SoftBank’s Acquisition of Fortress Investment Group

In 2017, there was an acquisition in the business world that left some investment analysts scratching their heads. SoftBank acquired Fortress Investment Group in a deal that saw Fortress shareholders receive a 39 percent premium on the share price. Those who owned Fortress shares received $8.08 per share when the deal was finalized.

SoftBank and Fortress Investment Group are very different companies. SoftBank was founded in Japan as a computer software firm. In the last few years, SoftBank has acquired several internet startup companies as well as some other tech companies. Before now, SoftBank has not sought out adding an investment company to its portfolio.

Fortress Investment Group is an alternative investment company that has over $40 billion in assets under its management. The company was the first alternative investment company to go public.

Many believe that the reason that SoftBank acquired Fortress Investment Group is due to the fact that both companies have a track record of branching out from their traditional field of business. SoftBank started acquiring telecom companies for instance. For Fortress, they have had to adapt to a number of changes within the financial services industry over the course of the last few years.
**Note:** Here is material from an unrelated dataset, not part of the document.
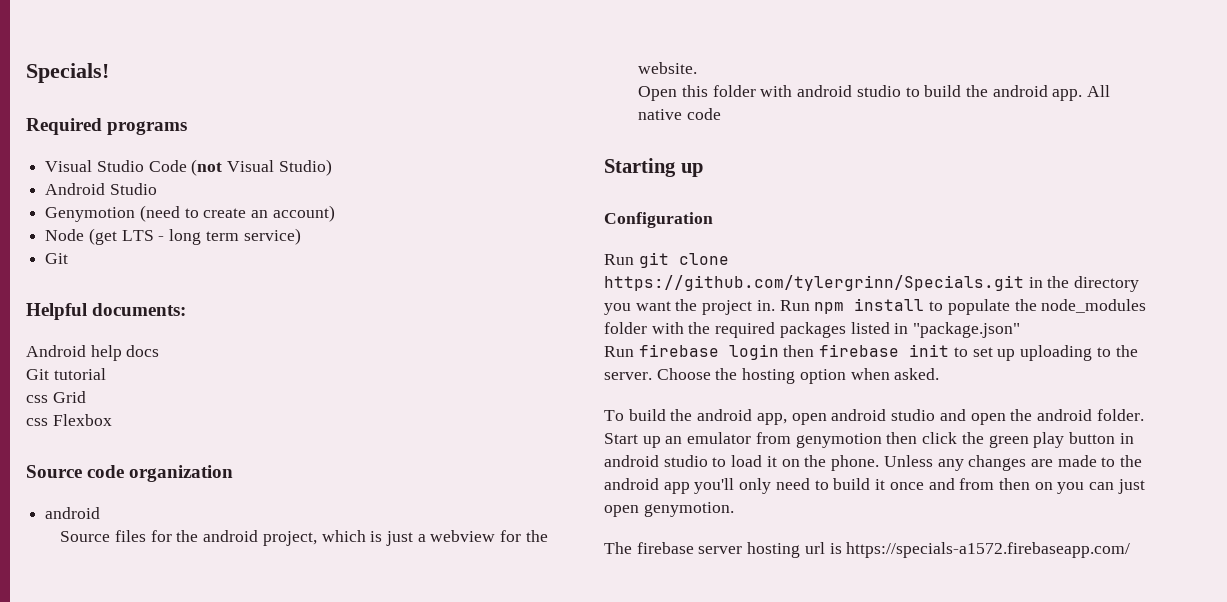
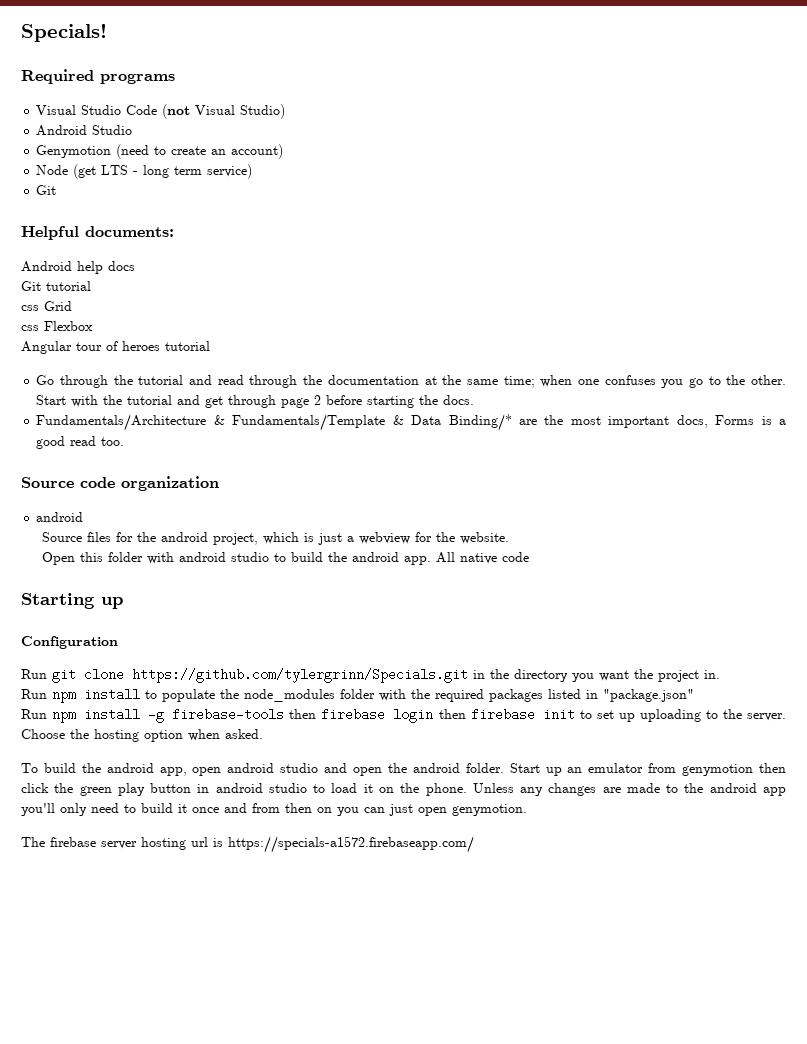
(112, 420) none -> [21,341,210,354] [36,375,786,388] [36,395,475,408] [36,414,786,431] [36,436,125,449] // Angular tour of heroes tutorial // Go through the tutorial and read through the documentation at the same time; when one confuses you go to the other. Start with the tutorial and get through page 2 before starting the docs. // Fundamentals/Architecture & Fundamentals/Template & Data Binding/* are the most important docs, Forms is a good read too.
(775, 305) none -> (720, 674) //
(634, 351) none -> [52,708,317,723] npm install -g firebase-tools then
They have had to diversify there lines of interest to include real estate and private equity investments.

Even though Fortress Investment Group has been acquired by SoftBank, nothing is really going to change as far as Fortress in concerned. Wes Edens, Randal Nardone and Peter Briger who are the principles of Fortress will remain actively involved with the company in their current roles. These three gentleman, along with the staff at Fortress, will continue to look for investments that will provide significant returns for their clients.

Wes Edens of Fortress has stated that he is very pleased with the SoftBank acquisition, and he is pleased that Fortress is no longer a publicly traded company. For him, it will mean not having to discuss the company’s earnings when quarterly earnings reports are issued.